───── Items ─────

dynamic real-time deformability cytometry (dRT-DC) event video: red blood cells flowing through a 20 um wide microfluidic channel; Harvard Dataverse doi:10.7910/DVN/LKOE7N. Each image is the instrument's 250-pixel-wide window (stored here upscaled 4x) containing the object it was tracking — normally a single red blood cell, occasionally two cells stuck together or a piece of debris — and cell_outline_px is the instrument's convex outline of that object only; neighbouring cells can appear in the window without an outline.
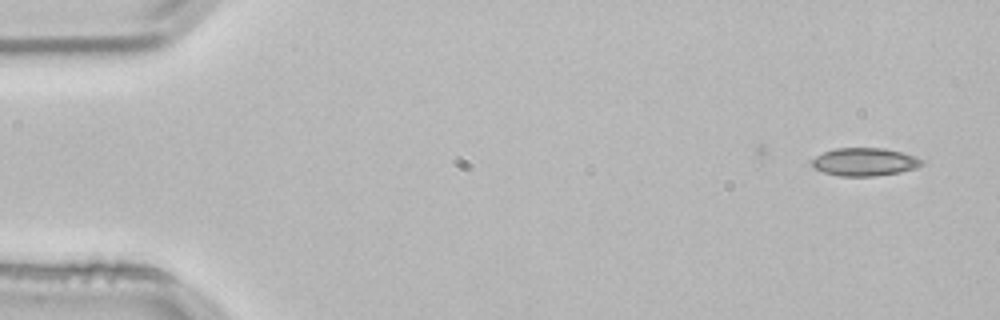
{"species": "common noctule bat (a hibernating species)", "species_latin": "Nyctalus noctula", "temperature_condition": "room temperature", "stored_images_in_passage": 4, "camera_frame_rate_fps": 3000, "um_per_image_px": 0.085, "animal": {"sex": "male", "body_mass_g": 21.5, "forearm_length_mm": 52.0}, "frame": {"image": 1, "passage_image": 1, "time_ms": 0.0, "image_size_px": [1000, 320], "cell_outline_px": [[924, 164], [916, 168], [900, 172], [876, 176], [840, 176], [824, 172], [812, 168], [812, 160], [816, 156], [824, 152], [836, 148], [884, 148], [916, 156], [924, 160]], "centroid_in_image_um": [73.51, 13.76], "position_along_channel_um": 11.5, "area_um2": 17.98}}
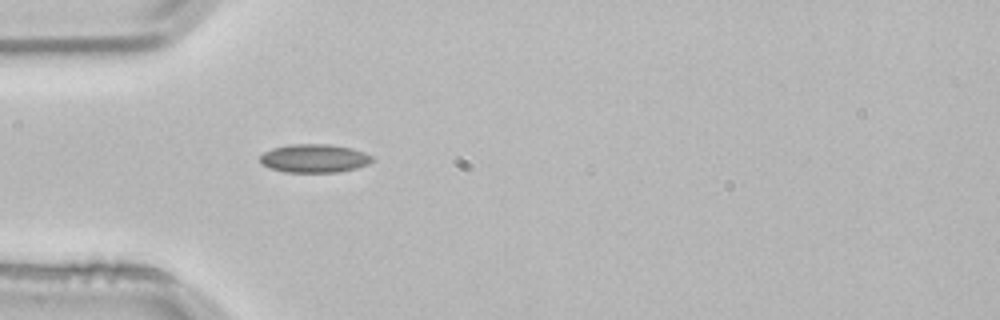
{"frame": {"image": 2, "passage_image": 4, "time_ms": 1.0, "image_size_px": [1000, 320], "cell_outline_px": [[372, 160], [368, 164], [356, 168], [336, 172], [284, 172], [268, 168], [260, 164], [260, 156], [264, 152], [272, 148], [288, 144], [328, 144], [352, 148], [364, 152], [372, 156]], "centroid_in_image_um": [26.67, 13.46], "position_along_channel_um": 58.3, "area_um2": 18.67}}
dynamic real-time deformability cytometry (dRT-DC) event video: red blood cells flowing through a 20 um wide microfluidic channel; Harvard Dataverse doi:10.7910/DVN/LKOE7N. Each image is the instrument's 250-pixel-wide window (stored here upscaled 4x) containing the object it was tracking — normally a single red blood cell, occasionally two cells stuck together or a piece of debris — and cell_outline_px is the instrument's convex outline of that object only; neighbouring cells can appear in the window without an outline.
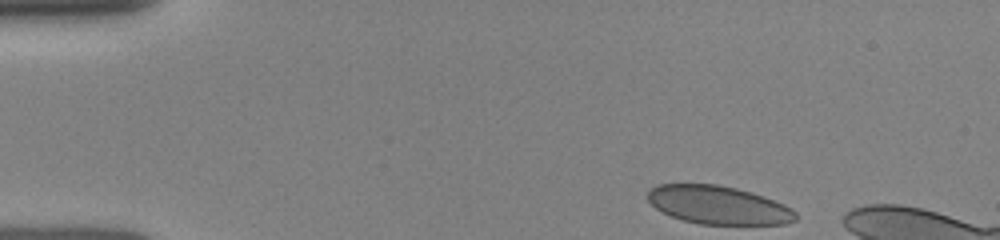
{"species": "human", "species_latin": "Homo sapiens", "temperature_condition": "room temperature", "stored_images_in_passage": 16, "camera_frame_rate_fps": 3000, "um_per_image_px": 0.085, "donor": {"sex": "female"}, "frame": {"image": 1, "passage_image": 1, "time_ms": 0.0, "image_size_px": [1000, 240], "cell_outline_px": [[796, 220], [784, 224], [700, 224], [684, 220], [660, 212], [648, 200], [648, 192], [656, 184], [716, 184], [736, 188], [752, 192], [784, 204], [792, 208], [796, 212]], "centroid_in_image_um": [61.06, 17.42], "position_along_channel_um": 23.9, "area_um2": 32.95}}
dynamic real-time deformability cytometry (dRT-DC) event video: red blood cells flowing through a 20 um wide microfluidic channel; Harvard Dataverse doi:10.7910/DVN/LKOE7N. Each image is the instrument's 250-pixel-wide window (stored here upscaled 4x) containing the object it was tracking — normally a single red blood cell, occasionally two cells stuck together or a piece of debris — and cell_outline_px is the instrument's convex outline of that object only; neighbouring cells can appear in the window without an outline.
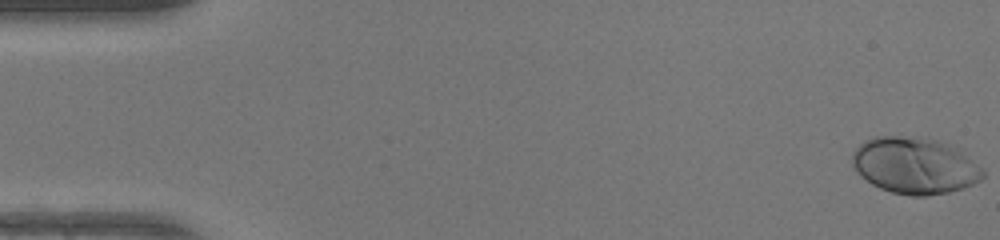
{"species": "human", "species_latin": "Homo sapiens", "temperature_condition": "warm", "stored_images_in_passage": 49, "camera_frame_rate_fps": 3000, "um_per_image_px": 0.085, "donor": {"sex": "female"}, "frame": {"image": 1, "passage_image": 1, "time_ms": 0.0, "image_size_px": [1000, 240], "cell_outline_px": [[984, 176], [980, 180], [964, 188], [948, 192], [928, 196], [912, 196], [892, 192], [880, 188], [872, 184], [860, 176], [856, 172], [852, 164], [852, 152], [860, 144], [876, 136], [920, 136], [936, 140], [956, 148], [980, 168], [984, 172]], "centroid_in_image_um": [77.71, 14.08], "position_along_channel_um": 7.3, "area_um2": 42.77}}
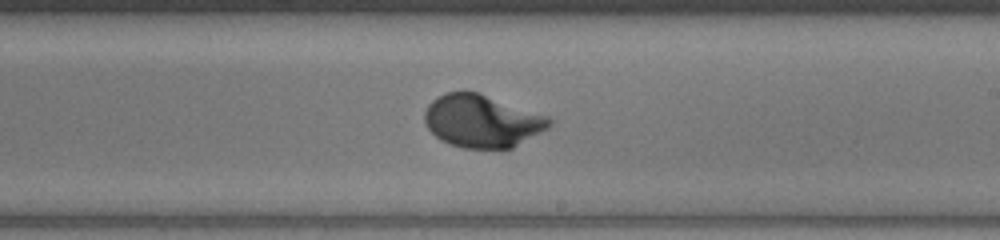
{"frame": {"image": 2, "passage_image": 29, "time_ms": 9.333, "image_size_px": [1000, 240], "cell_outline_px": [[552, 124], [548, 128], [512, 148], [464, 148], [440, 140], [428, 128], [424, 120], [424, 112], [428, 104], [432, 100], [444, 92], [460, 88], [480, 92], [548, 116], [552, 120]], "centroid_in_image_um": [40.94, 10.24], "position_along_channel_um": 248.1, "area_um2": 38.73}}
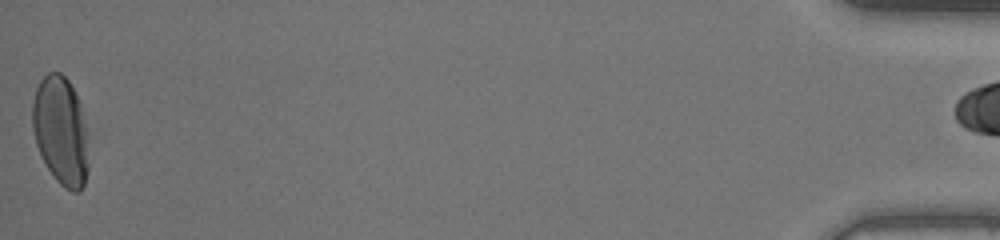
{"frame": {"image": 3, "passage_image": 49, "time_ms": 16.0, "image_size_px": [1000, 240], "cell_outline_px": [[88, 168], [84, 184], [80, 192], [72, 192], [64, 188], [56, 180], [40, 156], [36, 144], [32, 128], [32, 104], [36, 88], [40, 80], [48, 72], [60, 72], [68, 80], [80, 104], [88, 132]], "centroid_in_image_um": [5.17, 11.14], "position_along_channel_um": 430.0, "area_um2": 35.89}, "authors_computed_cell_mechanics": {"area_um2": 37.9168, "velocity_mm_per_s": 4.2527, "shape_relaxation_time_tau1_ms": 2.5199, "shape_relaxation_time_tau2_ms": null, "deformation_change_tau1": 0.1908, "deformation_change_tau2": null}}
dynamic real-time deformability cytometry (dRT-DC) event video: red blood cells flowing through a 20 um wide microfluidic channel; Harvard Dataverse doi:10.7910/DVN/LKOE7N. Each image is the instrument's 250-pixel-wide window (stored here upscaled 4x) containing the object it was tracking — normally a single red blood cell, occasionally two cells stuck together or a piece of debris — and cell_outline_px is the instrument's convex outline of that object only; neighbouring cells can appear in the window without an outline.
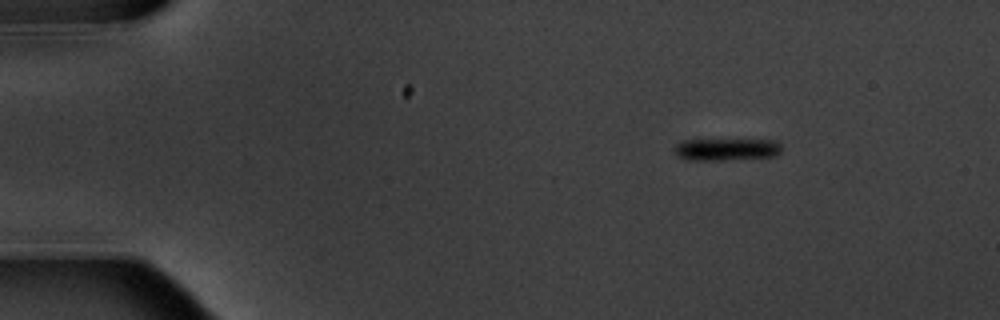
{"species": "common noctule bat (a hibernating species)", "species_latin": "Nyctalus noctula", "temperature_condition": "warm", "stored_images_in_passage": 4, "camera_frame_rate_fps": 3000, "um_per_image_px": 0.085, "animal": {"sex": "male", "body_mass_g": 20.1, "forearm_length_mm": 53.5}, "frame": {"image": 1, "passage_image": 1, "time_ms": 0.0, "image_size_px": [1000, 320], "cell_outline_px": [[780, 152], [776, 156], [720, 160], [688, 160], [676, 156], [672, 148], [676, 144], [684, 140], [776, 140], [780, 144]], "centroid_in_image_um": [61.69, 12.7], "position_along_channel_um": 23.3, "area_um2": 13.87}}
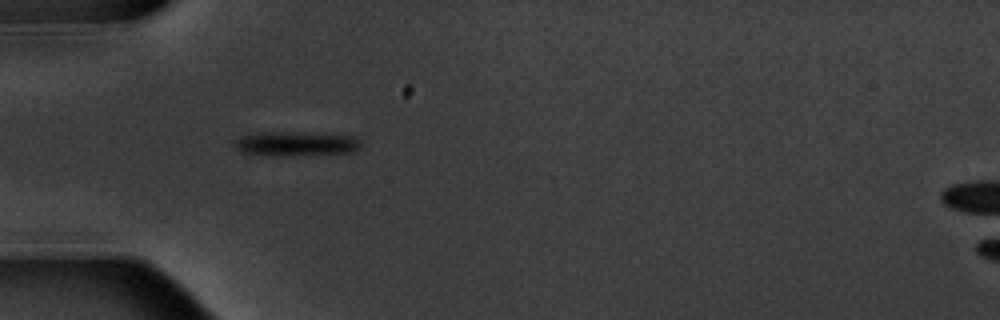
{"frame": {"image": 2, "passage_image": 3, "time_ms": 3.333, "image_size_px": [1000, 320], "cell_outline_px": [[360, 144], [352, 152], [240, 152], [236, 148], [232, 140], [244, 136], [260, 132], [280, 132], [356, 136], [360, 140]], "centroid_in_image_um": [25.14, 12.14], "position_along_channel_um": 59.9, "area_um2": 15.95}}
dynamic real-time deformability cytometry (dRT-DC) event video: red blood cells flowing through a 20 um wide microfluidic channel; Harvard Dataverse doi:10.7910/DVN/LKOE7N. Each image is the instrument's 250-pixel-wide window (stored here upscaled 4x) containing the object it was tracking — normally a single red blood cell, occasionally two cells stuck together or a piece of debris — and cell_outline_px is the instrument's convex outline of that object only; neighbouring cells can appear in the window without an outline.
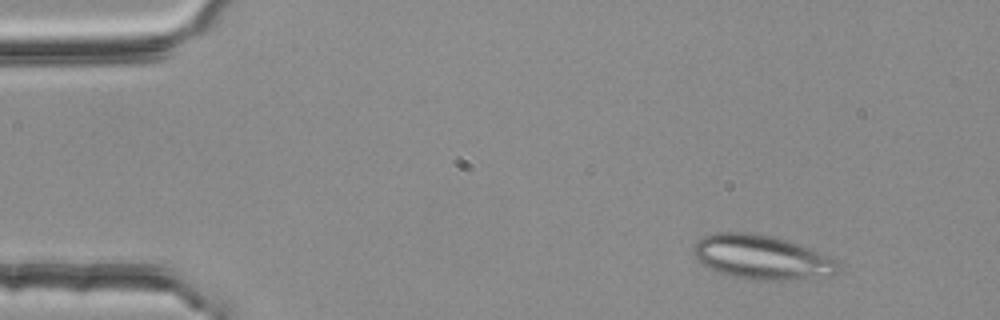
{"species": "common noctule bat (a hibernating species)", "species_latin": "Nyctalus noctula", "temperature_condition": "room temperature", "stored_images_in_passage": 47, "segment_of_instrument_passage": [1, 2], "camera_frame_rate_fps": 3000, "um_per_image_px": 0.085, "animal": {"sex": "female", "body_mass_g": 25.1}, "frame": {"image": 1, "passage_image": 1, "time_ms": 0.0, "image_size_px": [1000, 320], "cell_outline_px": [[840, 268], [832, 276], [788, 280], [748, 280], [732, 276], [720, 272], [704, 264], [696, 256], [692, 248], [692, 244], [696, 240], [704, 236], [716, 232], [752, 232], [772, 236], [788, 240], [836, 260], [840, 264]], "centroid_in_image_um": [64.74, 21.86], "position_along_channel_um": 20.3, "area_um2": 37.22}}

─────

What you will do — In the copy, include all records verbatim but no images.

Completed exercise —
dynamic real-time deformability cytometry (dRT-DC) event video: red blood cells flowing through a 20 um wide microfluidic channel; Harvard Dataverse doi:10.7910/DVN/LKOE7N. Each image is the instrument's 250-pixel-wide window (stored here upscaled 4x) containing the object it was tracking — normally a single red blood cell, occasionally two cells stuck together or a piece of debris — and cell_outline_px is the instrument's convex outline of that object only; neighbouring cells can appear in the window without an outline.
{"species": "common noctule bat (a hibernating species)", "species_latin": "Nyctalus noctula", "temperature_condition": "room temperature", "stored_images_in_passage": 4, "camera_frame_rate_fps": 3000, "um_per_image_px": 0.085, "animal": {"sex": "male", "body_mass_g": 21.5, "forearm_length_mm": 52.0}, "frame": {"image": 1, "passage_image": 1, "time_ms": 0.0, "image_size_px": [1000, 320], "cell_outline_px": [[924, 164], [916, 168], [900, 172], [876, 176], [840, 176], [824, 172], [812, 168], [812, 160], [816, 156], [824, 152], [836, 148], [884, 148], [916, 156], [924, 160]], "centroid_in_image_um": [73.51, 13.76], "position_along_channel_um": 11.5, "area_um2": 17.98}}
{"frame": {"image": 2, "passage_image": 4, "time_ms": 1.0, "image_size_px": [1000, 320], "cell_outline_px": [[372, 160], [368, 164], [356, 168], [336, 172], [284, 172], [268, 168], [260, 164], [260, 156], [264, 152], [272, 148], [288, 144], [328, 144], [352, 148], [364, 152], [372, 156]], "centroid_in_image_um": [26.67, 13.46], "position_along_channel_um": 58.3, "area_um2": 18.67}}
dynamic real-time deformability cytometry (dRT-DC) event video: red blood cells flowing through a 20 um wide microfluidic channel; Harvard Dataverse doi:10.7910/DVN/LKOE7N. Each image is the instrument's 250-pixel-wide window (stored here upscaled 4x) containing the object it was tracking — normally a single red blood cell, occasionally two cells stuck together or a piece of debris — and cell_outline_px is the instrument's convex outline of that object only; neighbouring cells can appear in the window without an outline.
{"species": "human", "species_latin": "Homo sapiens", "temperature_condition": "room temperature", "stored_images_in_passage": 16, "camera_frame_rate_fps": 3000, "um_per_image_px": 0.085, "donor": {"sex": "female"}, "frame": {"image": 1, "passage_image": 1, "time_ms": 0.0, "image_size_px": [1000, 240], "cell_outline_px": [[796, 220], [784, 224], [700, 224], [684, 220], [660, 212], [648, 200], [648, 192], [656, 184], [716, 184], [736, 188], [752, 192], [784, 204], [792, 208], [796, 212]], "centroid_in_image_um": [61.06, 17.42], "position_along_channel_um": 23.9, "area_um2": 32.95}}
dynamic real-time deformability cytometry (dRT-DC) event video: red blood cells flowing through a 20 um wide microfluidic channel; Harvard Dataverse doi:10.7910/DVN/LKOE7N. Each image is the instrument's 250-pixel-wide window (stored here upscaled 4x) containing the object it was tracking — normally a single red blood cell, occasionally two cells stuck together or a piece of debris — and cell_outline_px is the instrument's convex outline of that object only; neighbouring cells can appear in the window without an outline.
{"species": "human", "species_latin": "Homo sapiens", "temperature_condition": "warm", "stored_images_in_passage": 49, "camera_frame_rate_fps": 3000, "um_per_image_px": 0.085, "donor": {"sex": "female"}, "frame": {"image": 1, "passage_image": 1, "time_ms": 0.0, "image_size_px": [1000, 240], "cell_outline_px": [[984, 176], [980, 180], [964, 188], [948, 192], [928, 196], [912, 196], [892, 192], [880, 188], [872, 184], [860, 176], [856, 172], [852, 164], [852, 152], [860, 144], [876, 136], [920, 136], [936, 140], [956, 148], [980, 168], [984, 172]], "centroid_in_image_um": [77.71, 14.08], "position_along_channel_um": 7.3, "area_um2": 42.77}}
{"frame": {"image": 2, "passage_image": 29, "time_ms": 9.333, "image_size_px": [1000, 240], "cell_outline_px": [[552, 124], [548, 128], [512, 148], [464, 148], [440, 140], [428, 128], [424, 120], [424, 112], [428, 104], [432, 100], [444, 92], [460, 88], [480, 92], [548, 116], [552, 120]], "centroid_in_image_um": [40.94, 10.24], "position_along_channel_um": 248.1, "area_um2": 38.73}}
{"frame": {"image": 3, "passage_image": 49, "time_ms": 16.0, "image_size_px": [1000, 240], "cell_outline_px": [[88, 168], [84, 184], [80, 192], [72, 192], [64, 188], [56, 180], [40, 156], [36, 144], [32, 128], [32, 104], [36, 88], [40, 80], [48, 72], [60, 72], [68, 80], [80, 104], [88, 132]], "centroid_in_image_um": [5.17, 11.14], "position_along_channel_um": 430.0, "area_um2": 35.89}, "authors_computed_cell_mechanics": {"area_um2": 37.9168, "velocity_mm_per_s": 4.2527, "shape_relaxation_time_tau1_ms": 2.5199, "shape_relaxation_time_tau2_ms": null, "deformation_change_tau1": 0.1908, "deformation_change_tau2": null}}
dynamic real-time deformability cytometry (dRT-DC) event video: red blood cells flowing through a 20 um wide microfluidic channel; Harvard Dataverse doi:10.7910/DVN/LKOE7N. Each image is the instrument's 250-pixel-wide window (stored here upscaled 4x) containing the object it was tracking — normally a single red blood cell, occasionally two cells stuck together or a piece of debris — and cell_outline_px is the instrument's convex outline of that object only; neighbouring cells can appear in the window without an outline.
{"species": "common noctule bat (a hibernating species)", "species_latin": "Nyctalus noctula", "temperature_condition": "warm", "stored_images_in_passage": 4, "camera_frame_rate_fps": 3000, "um_per_image_px": 0.085, "animal": {"sex": "male", "body_mass_g": 20.1, "forearm_length_mm": 53.5}, "frame": {"image": 1, "passage_image": 1, "time_ms": 0.0, "image_size_px": [1000, 320], "cell_outline_px": [[780, 152], [776, 156], [720, 160], [688, 160], [676, 156], [672, 148], [676, 144], [684, 140], [776, 140], [780, 144]], "centroid_in_image_um": [61.69, 12.7], "position_along_channel_um": 23.3, "area_um2": 13.87}}
{"frame": {"image": 2, "passage_image": 3, "time_ms": 3.333, "image_size_px": [1000, 320], "cell_outline_px": [[360, 144], [352, 152], [240, 152], [236, 148], [232, 140], [244, 136], [260, 132], [280, 132], [356, 136], [360, 140]], "centroid_in_image_um": [25.14, 12.14], "position_along_channel_um": 59.9, "area_um2": 15.95}}
dynamic real-time deformability cytometry (dRT-DC) event video: red blood cells flowing through a 20 um wide microfluidic channel; Harvard Dataverse doi:10.7910/DVN/LKOE7N. Each image is the instrument's 250-pixel-wide window (stored here upscaled 4x) containing the object it was tracking — normally a single red blood cell, occasionally two cells stuck together or a piece of debris — and cell_outline_px is the instrument's convex outline of that object only; neighbouring cells can appear in the window without an outline.
{"species": "common noctule bat (a hibernating species)", "species_latin": "Nyctalus noctula", "temperature_condition": "room temperature", "stored_images_in_passage": 47, "segment_of_instrument_passage": [1, 2], "camera_frame_rate_fps": 3000, "um_per_image_px": 0.085, "animal": {"sex": "female", "body_mass_g": 25.1}, "frame": {"image": 1, "passage_image": 1, "time_ms": 0.0, "image_size_px": [1000, 320], "cell_outline_px": [[840, 268], [832, 276], [788, 280], [748, 280], [732, 276], [720, 272], [704, 264], [696, 256], [692, 248], [692, 244], [696, 240], [704, 236], [716, 232], [752, 232], [772, 236], [788, 240], [836, 260], [840, 264]], "centroid_in_image_um": [64.74, 21.86], "position_along_channel_um": 20.3, "area_um2": 37.22}}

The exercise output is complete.